> To be done:
Images appear in the records below; leave them out and repeat everything else exactly.

> Provided records:

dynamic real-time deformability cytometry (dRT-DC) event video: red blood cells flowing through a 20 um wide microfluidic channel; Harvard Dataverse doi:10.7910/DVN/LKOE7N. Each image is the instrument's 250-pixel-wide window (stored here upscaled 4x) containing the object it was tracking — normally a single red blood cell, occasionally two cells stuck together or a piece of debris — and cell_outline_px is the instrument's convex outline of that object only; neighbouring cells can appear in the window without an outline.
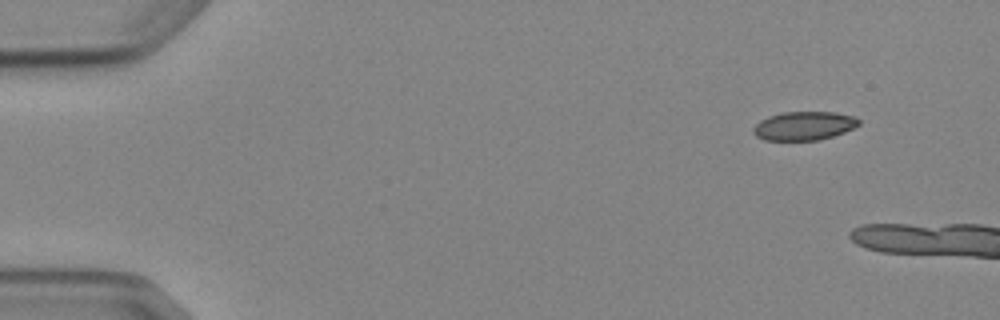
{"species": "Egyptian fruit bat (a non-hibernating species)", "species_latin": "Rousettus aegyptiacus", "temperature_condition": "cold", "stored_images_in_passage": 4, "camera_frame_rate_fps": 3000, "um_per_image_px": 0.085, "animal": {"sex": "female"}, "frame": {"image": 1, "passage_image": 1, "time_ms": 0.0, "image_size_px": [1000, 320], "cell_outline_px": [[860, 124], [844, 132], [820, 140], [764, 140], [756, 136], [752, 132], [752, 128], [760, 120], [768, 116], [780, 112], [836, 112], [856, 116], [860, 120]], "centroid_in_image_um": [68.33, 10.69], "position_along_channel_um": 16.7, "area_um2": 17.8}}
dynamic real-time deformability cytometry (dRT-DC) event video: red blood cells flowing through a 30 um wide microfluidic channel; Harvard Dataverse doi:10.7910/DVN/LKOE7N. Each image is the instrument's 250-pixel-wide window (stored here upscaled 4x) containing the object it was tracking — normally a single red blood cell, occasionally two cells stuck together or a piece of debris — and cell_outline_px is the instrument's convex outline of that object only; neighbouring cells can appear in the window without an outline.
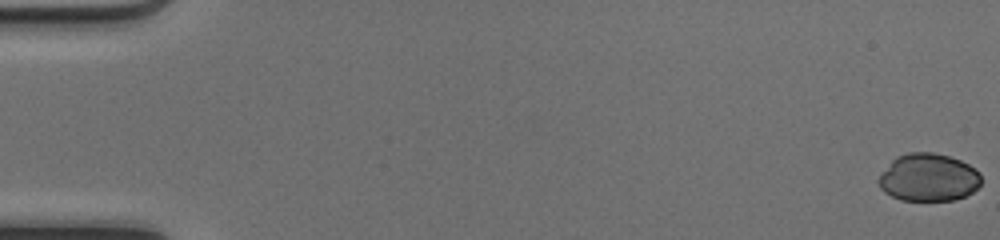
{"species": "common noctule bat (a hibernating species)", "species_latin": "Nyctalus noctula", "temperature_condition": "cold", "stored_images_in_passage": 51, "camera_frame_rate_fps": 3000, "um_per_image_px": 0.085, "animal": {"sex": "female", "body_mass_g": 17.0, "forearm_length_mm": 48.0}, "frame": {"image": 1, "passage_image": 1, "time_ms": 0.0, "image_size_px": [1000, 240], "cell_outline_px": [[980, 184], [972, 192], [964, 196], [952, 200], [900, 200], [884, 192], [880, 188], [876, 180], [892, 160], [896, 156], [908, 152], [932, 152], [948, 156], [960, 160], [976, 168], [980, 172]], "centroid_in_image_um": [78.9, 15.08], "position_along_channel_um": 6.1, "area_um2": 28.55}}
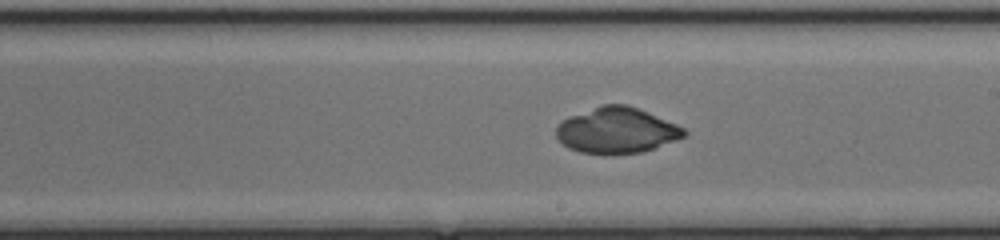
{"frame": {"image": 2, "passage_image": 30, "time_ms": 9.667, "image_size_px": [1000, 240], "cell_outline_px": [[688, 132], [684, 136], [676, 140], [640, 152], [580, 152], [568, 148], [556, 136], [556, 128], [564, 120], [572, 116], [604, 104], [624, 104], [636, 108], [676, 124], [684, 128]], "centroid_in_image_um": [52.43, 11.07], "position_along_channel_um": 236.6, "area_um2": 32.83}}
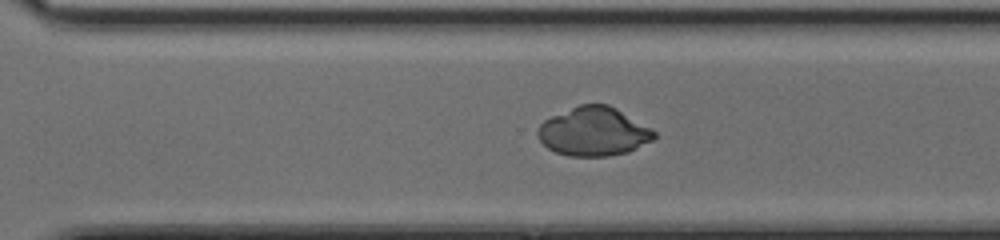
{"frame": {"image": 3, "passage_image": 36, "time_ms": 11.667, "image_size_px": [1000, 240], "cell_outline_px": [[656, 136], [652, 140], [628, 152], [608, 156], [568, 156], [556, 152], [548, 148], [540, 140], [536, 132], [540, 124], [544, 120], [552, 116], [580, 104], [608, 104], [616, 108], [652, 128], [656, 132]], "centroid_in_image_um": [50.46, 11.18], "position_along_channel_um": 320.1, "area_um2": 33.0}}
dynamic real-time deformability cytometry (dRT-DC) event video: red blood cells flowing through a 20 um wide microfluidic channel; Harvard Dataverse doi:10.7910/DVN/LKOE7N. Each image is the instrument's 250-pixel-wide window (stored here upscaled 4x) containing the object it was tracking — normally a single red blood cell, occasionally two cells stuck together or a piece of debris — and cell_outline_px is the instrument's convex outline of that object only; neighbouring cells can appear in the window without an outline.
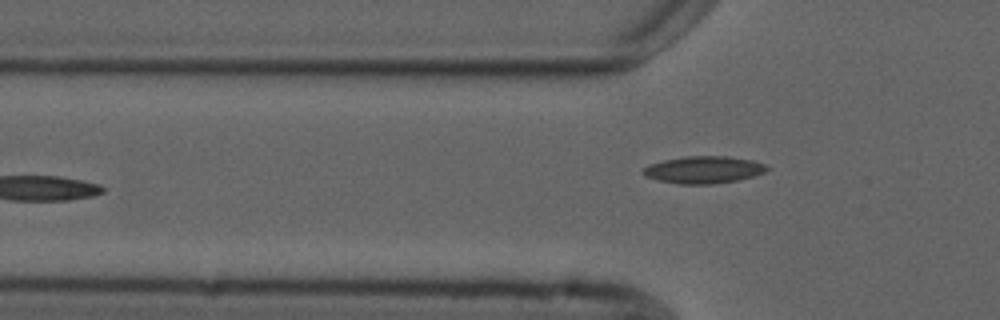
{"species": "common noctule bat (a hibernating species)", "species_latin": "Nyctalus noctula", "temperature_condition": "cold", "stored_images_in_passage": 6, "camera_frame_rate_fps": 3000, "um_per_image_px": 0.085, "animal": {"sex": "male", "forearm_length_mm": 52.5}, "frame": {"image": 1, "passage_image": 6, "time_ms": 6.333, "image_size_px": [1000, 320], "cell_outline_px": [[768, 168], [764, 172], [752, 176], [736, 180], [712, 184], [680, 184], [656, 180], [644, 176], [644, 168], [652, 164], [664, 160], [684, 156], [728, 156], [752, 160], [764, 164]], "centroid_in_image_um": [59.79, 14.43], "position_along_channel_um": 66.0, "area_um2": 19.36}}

> The solution:
dynamic real-time deformability cytometry (dRT-DC) event video: red blood cells flowing through a 20 um wide microfluidic channel; Harvard Dataverse doi:10.7910/DVN/LKOE7N. Each image is the instrument's 250-pixel-wide window (stored here upscaled 4x) containing the object it was tracking — normally a single red blood cell, occasionally two cells stuck together or a piece of debris — and cell_outline_px is the instrument's convex outline of that object only; neighbouring cells can appear in the window without an outline.
{"species": "Egyptian fruit bat (a non-hibernating species)", "species_latin": "Rousettus aegyptiacus", "temperature_condition": "cold", "stored_images_in_passage": 4, "camera_frame_rate_fps": 3000, "um_per_image_px": 0.085, "animal": {"sex": "female"}, "frame": {"image": 1, "passage_image": 1, "time_ms": 0.0, "image_size_px": [1000, 320], "cell_outline_px": [[860, 124], [844, 132], [820, 140], [764, 140], [756, 136], [752, 132], [752, 128], [760, 120], [768, 116], [780, 112], [836, 112], [856, 116], [860, 120]], "centroid_in_image_um": [68.33, 10.69], "position_along_channel_um": 16.7, "area_um2": 17.8}}
dynamic real-time deformability cytometry (dRT-DC) event video: red blood cells flowing through a 30 um wide microfluidic channel; Harvard Dataverse doi:10.7910/DVN/LKOE7N. Each image is the instrument's 250-pixel-wide window (stored here upscaled 4x) containing the object it was tracking — normally a single red blood cell, occasionally two cells stuck together or a piece of debris — and cell_outline_px is the instrument's convex outline of that object only; neighbouring cells can appear in the window without an outline.
{"species": "common noctule bat (a hibernating species)", "species_latin": "Nyctalus noctula", "temperature_condition": "cold", "stored_images_in_passage": 51, "camera_frame_rate_fps": 3000, "um_per_image_px": 0.085, "animal": {"sex": "female", "body_mass_g": 17.0, "forearm_length_mm": 48.0}, "frame": {"image": 1, "passage_image": 1, "time_ms": 0.0, "image_size_px": [1000, 240], "cell_outline_px": [[980, 184], [972, 192], [964, 196], [952, 200], [900, 200], [884, 192], [880, 188], [876, 180], [892, 160], [896, 156], [908, 152], [932, 152], [948, 156], [960, 160], [976, 168], [980, 172]], "centroid_in_image_um": [78.9, 15.08], "position_along_channel_um": 6.1, "area_um2": 28.55}}
{"frame": {"image": 2, "passage_image": 30, "time_ms": 9.667, "image_size_px": [1000, 240], "cell_outline_px": [[688, 132], [684, 136], [676, 140], [640, 152], [580, 152], [568, 148], [556, 136], [556, 128], [564, 120], [572, 116], [604, 104], [624, 104], [636, 108], [676, 124], [684, 128]], "centroid_in_image_um": [52.43, 11.07], "position_along_channel_um": 236.6, "area_um2": 32.83}}
{"frame": {"image": 3, "passage_image": 36, "time_ms": 11.667, "image_size_px": [1000, 240], "cell_outline_px": [[656, 136], [652, 140], [628, 152], [608, 156], [568, 156], [556, 152], [548, 148], [540, 140], [536, 132], [540, 124], [544, 120], [552, 116], [580, 104], [608, 104], [616, 108], [652, 128], [656, 132]], "centroid_in_image_um": [50.46, 11.18], "position_along_channel_um": 320.1, "area_um2": 33.0}}
dynamic real-time deformability cytometry (dRT-DC) event video: red blood cells flowing through a 20 um wide microfluidic channel; Harvard Dataverse doi:10.7910/DVN/LKOE7N. Each image is the instrument's 250-pixel-wide window (stored here upscaled 4x) containing the object it was tracking — normally a single red blood cell, occasionally two cells stuck together or a piece of debris — and cell_outline_px is the instrument's convex outline of that object only; neighbouring cells can appear in the window without an outline.
{"species": "common noctule bat (a hibernating species)", "species_latin": "Nyctalus noctula", "temperature_condition": "cold", "stored_images_in_passage": 6, "camera_frame_rate_fps": 3000, "um_per_image_px": 0.085, "animal": {"sex": "male", "forearm_length_mm": 52.5}, "frame": {"image": 1, "passage_image": 6, "time_ms": 6.333, "image_size_px": [1000, 320], "cell_outline_px": [[768, 168], [764, 172], [752, 176], [736, 180], [712, 184], [680, 184], [656, 180], [644, 176], [644, 168], [652, 164], [664, 160], [684, 156], [728, 156], [752, 160], [764, 164]], "centroid_in_image_um": [59.79, 14.43], "position_along_channel_um": 66.0, "area_um2": 19.36}}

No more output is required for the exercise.